Friday, October 05, 2012
saudade.
from wikipedia:
"Saudade is a unique Portuguese word that has no immediate translation in English. Saudade describes a deep emotional state of nostalgic longing for an absent something or someone that one loves. It often carries a repressed knowledge that the object of longing might never return. It's related to the feelings of longing, yearning.
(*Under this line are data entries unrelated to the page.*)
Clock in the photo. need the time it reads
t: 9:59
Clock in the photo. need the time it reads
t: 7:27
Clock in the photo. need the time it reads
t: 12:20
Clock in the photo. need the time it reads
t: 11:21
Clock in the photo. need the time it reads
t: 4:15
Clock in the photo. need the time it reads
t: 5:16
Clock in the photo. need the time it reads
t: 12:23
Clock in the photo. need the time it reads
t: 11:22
It can be described as an emptiness, like someone or something should be there in a particular moment is missing, and the individual feels this absence."
i have saudade. for my father. where once there was uncontrollable grief and a world of what ifs, i now have a longing and a fondness. a remembrance of the things that made my father my father. the good parts of my father. i miss him.
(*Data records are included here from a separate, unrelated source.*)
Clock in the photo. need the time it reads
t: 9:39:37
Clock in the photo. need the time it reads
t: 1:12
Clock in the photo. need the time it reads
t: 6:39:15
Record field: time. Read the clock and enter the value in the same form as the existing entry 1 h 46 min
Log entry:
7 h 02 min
i was listening to the actress, mindy kaling ('the office') on fresh air talk about the death of her mother (from the same disease my father died of coincidentally.) her mother had passed some months earlier. and i thought, i know nearly right where she is. in her grieving. right now. i can hear it in the tone in her voice. she's far enough along to be able to speak about her mother without fully breaking down, not far enough to keep the break out of her voice. her heart hovering just above her words. the loss sitting right there in her throat. during active grief it travels. it settles in different spots. i've felt it in the palm of my hand. i heard it in her throat.
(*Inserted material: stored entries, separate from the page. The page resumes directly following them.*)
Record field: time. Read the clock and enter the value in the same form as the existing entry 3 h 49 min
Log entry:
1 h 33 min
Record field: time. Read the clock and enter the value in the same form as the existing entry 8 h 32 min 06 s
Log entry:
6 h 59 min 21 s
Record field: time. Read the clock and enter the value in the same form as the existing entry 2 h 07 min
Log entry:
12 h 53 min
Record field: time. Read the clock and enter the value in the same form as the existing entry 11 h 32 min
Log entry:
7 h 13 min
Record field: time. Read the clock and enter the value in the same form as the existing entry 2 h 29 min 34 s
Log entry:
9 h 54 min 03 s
what she said basically, and i'm paraphrasing here, was that when someone is that sick and dying, after they pass it's all we can think about about. the pain and the suffering. the hardship before the loss. it's some months before we are actually able to think about them and remember *them.* with memories unclouded by that pain and suffering and loss. about the 'before.' the ways in which we loved them. the things that made them who they were. not the death that took them.
and, that's exactly how it was for me. my father's death was so sudden and painful, his life so complicated. our relationship more so. it was months before i could remember all the things that made him the father i loved. the funny things he said and did. the way he just was just *him.* poster boy for the broken mold.
it feels like such a relief to simply miss someone instead mourn them.
i sit on my porch and marvel at where i landed and think, my father would enjoy this porch. there would be room for him here. in this life.
i drive on roads i have driven on all my life with him, i visit places he took me to when i was a girl, i look around my little neck of the woods and think, he would like this. he would like to know i am in john muir country. he would love to know i made it back home.
there are times i want so badly to share this with him, to make an observation only he would appreciate, to watch him relish a meal or a joke or a soft seat in the sun.
i think about him when i cook when i drive when i write. i think about him when i parent. and when he sends those pennies from heaven i grab each and every one up and i hold them close and i don't even need to make the wish.
and i am settled in our relationship in a way i never imagined was possible. he is my largest single influence and my biggest cautionary tale.
i have saudade. for the kid my teenager used to be. for awhile i would look at him and ALL i would 'see' was remembering that he was a baby and a toddler once. that i was his whole world. that we were inseparable, a LOT of that by his choice. and i was still in charge. and remembered and i missed him. even as he stood right in front of me. i missed that little boy. and that's all i saw.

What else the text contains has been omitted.